Essential fatty acids (EFAs) cannot be made by the body and must be obtained through diet
The main sources of oily fish include salmon, trout, mackerel, herring, sardines, pilchards and kippers.
Low DHA levels have been linked to a higher risk of developing Alzheimer’s disease and memory loss.
Blueberries
Evidence suggests that the consumption of blueberries may be effective in improving or delaying short term memory loss.
staff at Scripps Memorial Hospital say that in animal studies researchers have found that blueberries help protect the brain from oxidative stress and may reduce the effects of age-related conditions such as Alzheimer’s disease and dementia.
Studies have also shown that diets rich in blueberries significantly improved both the learning capacity and motor skills of aging rats, making them mentally equivalent to much younger rats.
Blueberries are without a doubt the most accessible, inexpensive option to add some flavour and powerful antioxidants to your diet.
Add them to your shakes, to your proats or snack of them by themselves – you can’t go wrong.
Almonds
Studies suggest that vitamin E may help to prevent cognitive decline, it just so happens that nuts are a fantastic source of vitamin E.
Researchers believe that higher levels of vitamin E correspond with slower cognitive decline with age.
Almonds aren’t the only nut that provides a solid source of vitamin E, hazelnuts, brazil nuts, walnuts, peanuts and a variety of seeds (sunflower, sesame and flax) are a great source of vitamin E too.
The biggest issue here however is to note we’re talking about plain almonds, not salted or lathered in other calorie dense sauces and seasonings.
If you’re consuming nuts of this description don’t be surprised when you’re going above and beyond your caloric intake due to the additional cardohydrates and fats that go with them.
Beetroot
Scientists at Wake Forest University determined that natural nitrates in beets can increase blood flow to the brain, thereby improving mental performance.
As beetroot acts as a vasodilator (increases blood flow and expands your blood vessels) this also lifts the importance of beetroot juice consumption pre-workout for a better pump, better endurance and increased blood flow not only in the gym, but the bedroom too!
Beetroot is great when roasted and added to a salad, but if like me you’re not a huge fan of making salads the beetroot also goes extremely well when juiced.

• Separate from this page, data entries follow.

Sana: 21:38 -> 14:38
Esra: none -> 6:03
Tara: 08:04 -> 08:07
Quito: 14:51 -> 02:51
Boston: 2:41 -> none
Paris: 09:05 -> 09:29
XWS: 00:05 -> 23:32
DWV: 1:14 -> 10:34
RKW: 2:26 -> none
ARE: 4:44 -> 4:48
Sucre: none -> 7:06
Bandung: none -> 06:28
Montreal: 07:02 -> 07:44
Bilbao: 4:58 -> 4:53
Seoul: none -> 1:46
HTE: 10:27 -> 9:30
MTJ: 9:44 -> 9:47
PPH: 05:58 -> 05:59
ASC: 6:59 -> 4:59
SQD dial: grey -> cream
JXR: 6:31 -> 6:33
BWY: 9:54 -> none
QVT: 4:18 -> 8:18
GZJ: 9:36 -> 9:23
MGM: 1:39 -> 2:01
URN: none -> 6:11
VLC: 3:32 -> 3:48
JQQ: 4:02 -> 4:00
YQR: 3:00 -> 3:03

When by itself in a juice the taste of beetroot is extremely earthy, this can easily be balanced out by adding an apple and a couple of carrots to your juicer at the same time.
Spinach
Don’t neglect your leafy greens!
Spinach is loaded with more vitamins and minerals than you could ever count.
Research performed by the Harvard Medical School found that those who consumed the most leafy green vegetables (spinach, romaine lettuce as well as brocolli) found cognitive decline to be at a far slower rate than those who did not regularly consume leafy green vegetables.

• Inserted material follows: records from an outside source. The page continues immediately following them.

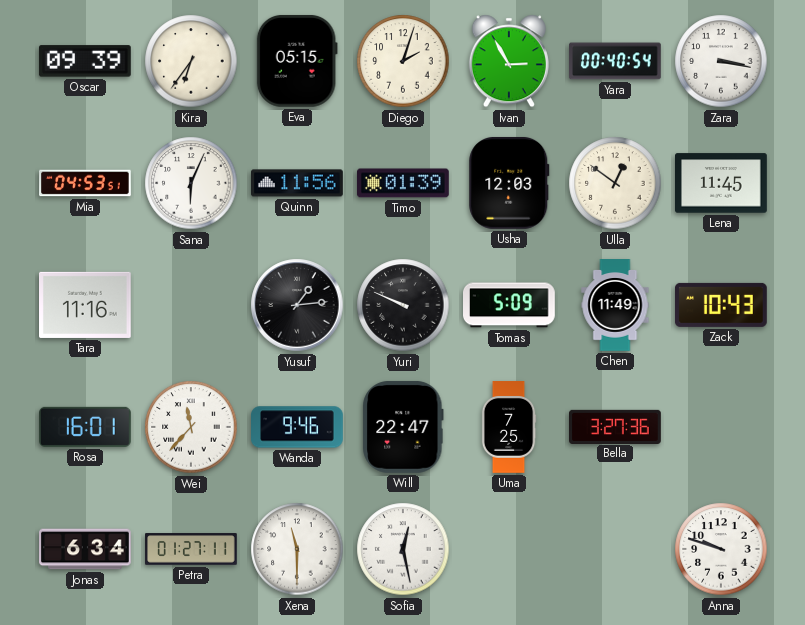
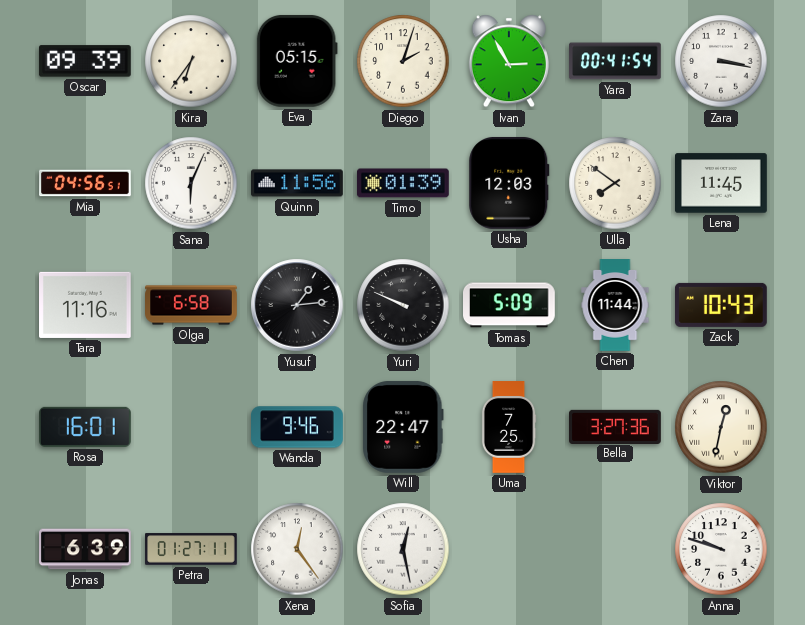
Yara: 00:40 -> 00:41
Mia: 04:53 -> 04:56
Ulla: 12:51 -> 7:51
Olga: none -> 6:58
Chen: 11:49 -> 11:44
Wei: 11:37 -> none
Viktor: none -> 12:32
Jonas: 6:34 -> 6:39
Xena: 11:30 -> 12:24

Implementing Brain Boosting Foods Into Your Diet
There’s no special secret or trick to implement these brain boosting foods into your diet, simply work a portion of a few of the above foods into your diet each day – ensure you’re still able to hit your caloric intake goal.
Instead of just throwing a couple of scoops of whey protein into your shaker after your workout why not blend up some whey protein, blueberries and baby spinach? This combination tastes fantastic when using vanilla protein powder (the spinach really does not have much of a taste at all!).
Almonds are a fantastic snack between meals, however they’re relatively high in (good) fats and are therefore more suited to a bulking style diet, as 1 gram of fat contains 9 calories as opposed to the 4 calories per gram found in both protein and carbohydrates.
Beetroot is ideal when consumed pre-workout as the nitrates in beetroot juice acts as a vasodilator – expanding your veins in turn allowing for increased blood flow. The result of this increased circulation is a better pump when lifting weights and increased cardiovascular endurance on both sets of weights as well as conventional cardio.